Les fusées lumineuses lancées par l’ennemi éclairaient devant nos positions un indescriptible champ de carnage, d’où montaient en lamentations déchirantes les plaintes des blessés allemands.

Et les nôtres tiraient toujours, comme pris d’une frénésie de tuerie, le canon du fusil leur brûlant les mains, ramassant les armes des morts et des blessés pour remplacer celles qui surmenées, refusaient de fonctionner davantage.

En toute hâte, assailli par les demandes de ses sous-ordres, le commandant Dupuis griffonnait à l’adresse de son chef de corps, le major Lefèvre, le billet suivant :

« Mon bataillon subit des assauts incessants ; on tient et l’on tiendra quand même. Mais, de grâce, envoyez des cartouches, et encore des cartouches ! »

Outre celles qu’ils portaient sur eux, les chasseurs brûlèrent cette nuit-là les munitions de sept caissons, soit une moyenne de 400 cartouches par homme.

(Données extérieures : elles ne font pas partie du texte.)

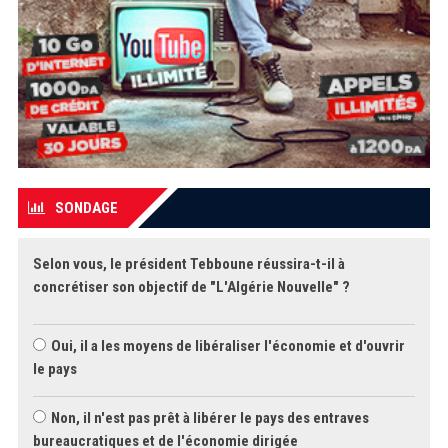
SONDAGE
Selon vous, le président Tebboune réussira-t-il à
concrétiser son objectif de "L'Algérie Nouvelle" ?
Oui, il a les moyens de libéraliser l'économie et d'ouvrir
le pays
Non, il n'est pas prêt à libérer le pays des entraves
bureaucratiques et de l'économie dirigée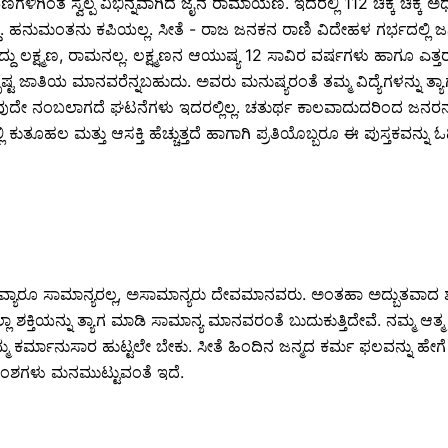
ಂತ ಸ್ವಲ್ಪ ವಿಭಿನ್ನವಾಗಿದೆ ಜೈನ ರಾಮಾಯಣ. ಇದರಲ್ಲಿ 112 ಚಿಕ್ಕ ಚಿಕ್ಕ ಅಧ
ುತ್ತಿದ್ದ. ಹನುಮಂತನು ಕಪಿಯಲ್ಲ. ಸೀತೆ - ರಾಜ ಜನಕನ ರಾಣಿ ವಿದೇಹಳ ಗರ್ಭದಲ್
ದು ಲಕ್ಷ್ಮಣ, ರಾಮನಲ್ಲ. ಲಕ್ಷ್ಮಣನ ಆಯುಷ್ಯ 12 ಸಾವಿರ ವರ್ಷಗಳು ಹಾಗೂ ಎತ್ತ
ತ್ಕೃಷ್ಟ ಜಾತಿಯ ಮಾನವರೆನ್ನಬಹುದು. ಅವರು ಮನುಷ್ಯರಂತೆ ತಮ್ಮ ವಿದ್ಯೆಗಳನ್ನು ತ್ಯ
ನಂಬಲಾಗದೆ ಘಟನೆಗಳು ಇದರಲ್ಲಿಲ್ಲ. ಚತುರ್ಥ ಕಾಲವಾದುದರಿಂದ ಜನರನ್ನ
 ಕುತೂಹಲ ಮತ್ತು ಆಸಕ್ತಿ ಹೆಚ್ಚುತ್ತದೆ ಹಾಗಾಗಿ ಪ್ರತಿಯೊಬ್ಬರೂ ಈ ಪುಸ್ತಕವನ್ನು 
ವ್ಯಾರೂ ಸಾಮಾನ್ಯರಲ್ಲ, ಅಸಾಮಾನ್ಯರು ದೇವಮಾನವರು. ಅಂತಹಾ ಅದ್ಬುತವಾದ ಶಕ್
ಾ ಶಕ್ತಿಯನ್ನು ತ್ಯಾಗ ಮಾಡಿ ಸಾಮಾನ್ಯ ಮಾನವರಂತೆ ಬುದುಕುತ್ತಿದೇವೆ. ನಮ್ಮ ಆತ
ಮ ಕರ್ಮಾನುಸಾರ ಹುಟ್ಟಲೇ ಬೇಕು. ಸೀತೆ ಹಿಂದಿನ ಜನ್ಮದ ಕರ್ಮ ಫಲವನ್ನು ಹೇ
ಟು ಅಂಶಗಳು ಮನಮುಟ್ಟುವಂತೆ ಇದೆ.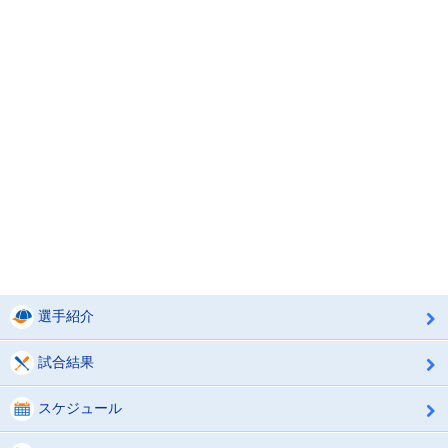
選手紹介
試合結果
スケジュール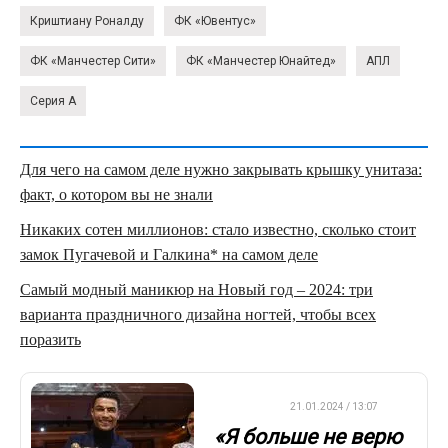
Криштиану Роналду
ФК «Ювентус»
ФК «Манчестер Сити»
ФК «Манчестер Юнайтед»
АПЛ
Серия А
Для чего на самом деле нужно закрывать крышку унитаза:
факт, о котором вы не знали
Никаких сотен миллионов: стало известно, сколько стоит
замок Пугачевой и Галкина* на самом деле
Самый модный маникюр на Новый год – 2024: три
варианта праздничного дизайна ногтей, чтобы всех
поразить
ФУТБОЛ
21.01.2024 / 13:07
«Я больше не верю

À certain moment, pourtant, dans une poussée désespérée, l’ennemi hurlant ses Hoch ! délirants, était parvenu jusqu’au parapet même de quelques tranchées. Et ce fut dans la nuit profonde une lutte effroyable à coups de crosse et de baïonnette. En un point seulement, les défenseurs, écrasés par le nombre et à bout de

  1. Il faut savoir que le bruit caractéristique produit pendant leur course par les gros obus (21, 28, etc.) et tout pareil à celui du roulement des trains, a fait donner à ces projectiles les dénominations bizarres de « tramway » et « train-bloc ».